Она не отдернула руку — и на том спасибо. Мысли роем ос шумели в голове, и ни одной толковой. Я был готов сделать что угодно, лишь бы она сама прильнула ко мне. Улыбнулась мне. Дала хоть один шанс заслужить прощение.
Именно шанс. Я прекрасно понимал: что сегодня ни сделаю, что ни скажу, чуда не произойдет, она меня резко не простит, даже если я прямо сейчас звезду с неба достану. Может, со временем, если смогу удержать ее рядом, обида постепенно сотрется. Если смогу каждый день делать ее хоть немного счастливой.
Такое странное приятное чувство возникало даже от мысли о том, что однажды она вновь рассмеется от моей шутки. Обрадуется моему подарку. Засмущается от моих приставаний. Посмотрит на меня открытым, искренним взглядом. Скажет, что тоже любит…

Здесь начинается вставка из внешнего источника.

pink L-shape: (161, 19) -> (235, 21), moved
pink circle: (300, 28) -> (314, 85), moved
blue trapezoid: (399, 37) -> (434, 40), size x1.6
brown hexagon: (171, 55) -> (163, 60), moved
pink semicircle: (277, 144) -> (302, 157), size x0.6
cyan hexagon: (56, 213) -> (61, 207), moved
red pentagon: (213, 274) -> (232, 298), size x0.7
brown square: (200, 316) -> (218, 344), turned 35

Не удержался и вновь обнял ее, прижимая к груди. Молчал. Все равно словам не поверит. Не словами я должен заслуживать прощение — поступками. И столько всякой несусветной чепухи крутилось в голове. Одно казалось мелочным, другое — нелепым. Ничего подходящего.

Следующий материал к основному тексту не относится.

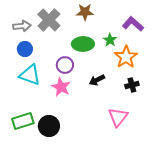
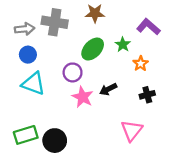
gray cross: (49, 20) -> (55, 22), turned -35
green ellipse: (83, 44) -> (93, 49), turned -45
orange star: (126, 57) -> (141, 64), size x0.6
pink star: (61, 87) -> (83, 97), moved

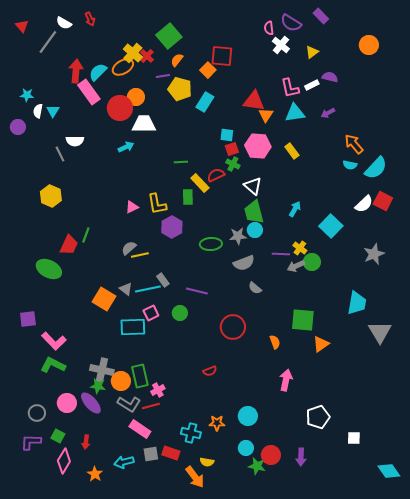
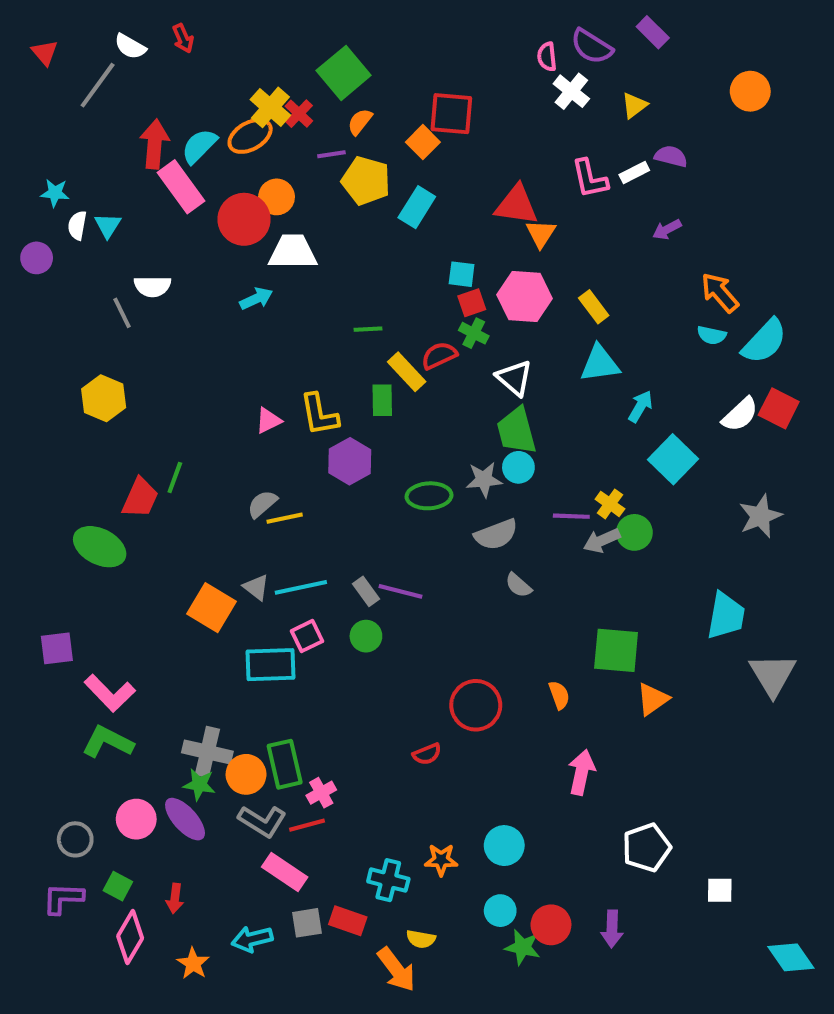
cyan triangle: (295, 113) -> (600, 364), moved
cyan arrow: (295, 209) -> (640, 406), moved
gray rectangle: (163, 280) -> (366, 591), moved
red circle: (233, 327) -> (476, 705), moved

Дурея от этого хаоса, на время просто разогнал все мысли и прижался губами к ее волосам, вдыхая свежий, цветочный запах. Осторожно провел рукой по ее спине, боясь, что она в любой момент откинет ее и меня оттолкнет. Кошмар, как она исхудала… Бедная моя девочка… Ну зачем я такой придурок?..
— Ты не голодна?
— Нет, — коротко буркнула.
— Ноги не мерзнут? Может укрыть?
— Все нормально, — ответила голосом «на отвяжись».
А между тем пыталась пробраться в передний левый карман моих джинсов. Решила поискать ключ от наручников? Он как раз в другом, правом кармане. Ждать, пока она обшарит левый и переключится на правый, или сразу дать понять, что я уже все заметил?
Не сказать, что джинсы у меня очень тесные, но ее неторопливое скольжение недалеко от моего члена просто невозможно было игнорировать. Он еще и собрался принять боевую позицию, но в том положении, в котором сейчас находился в боксерах, ему это сделать будет совсем не удобно. Срочно надо поправить.